■ **Task to complete**
Copy every line of the data that contains the string "Committee".

Data extracted from a collection:

┄┄┄┄┄┄┄┄┄┄┄┄┄┄┄┄┄┄┄┄

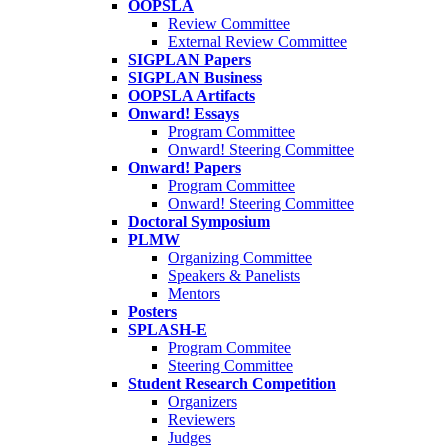
OOPSLA
Review Committee
External Review Committee
SIGPLAN Papers
SIGPLAN Business
OOPSLA Artifacts
Onward! Essays
Program Committee
Onward! Steering Committee
Onward! Papers
Program Committee
Onward! Steering Committee
Doctoral Symposium
PLMW
Organizing Committee
Speakers & Panelists
Mentors
Posters
SPLASH-E
Program Commitee
Steering Committee
Student Research Competition
Organizers
Reviewers
Judges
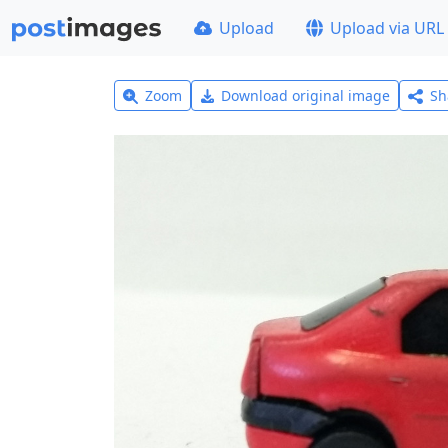
Upload
Upload via URL
Zoom
Download original image
Sh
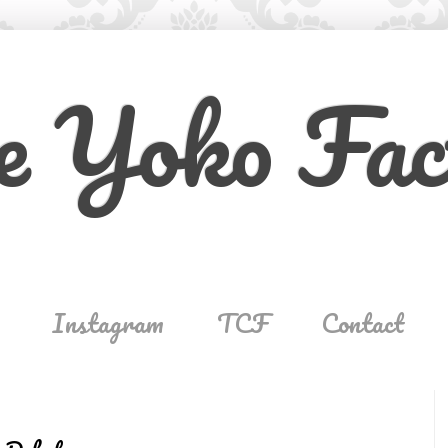
e Yoko Fac
Instagram
TCF
Contact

┄┄┄┄┄┄┄┄┄┄┄┄┄┄┄┄┄┄┄┄

■ **Solution for this problem**
Review Committee
External Review Committee
Program Committee
Onward! Steering Committee
Program Committee
Onward! Steering Committee
Organizing Committee
Steering Committee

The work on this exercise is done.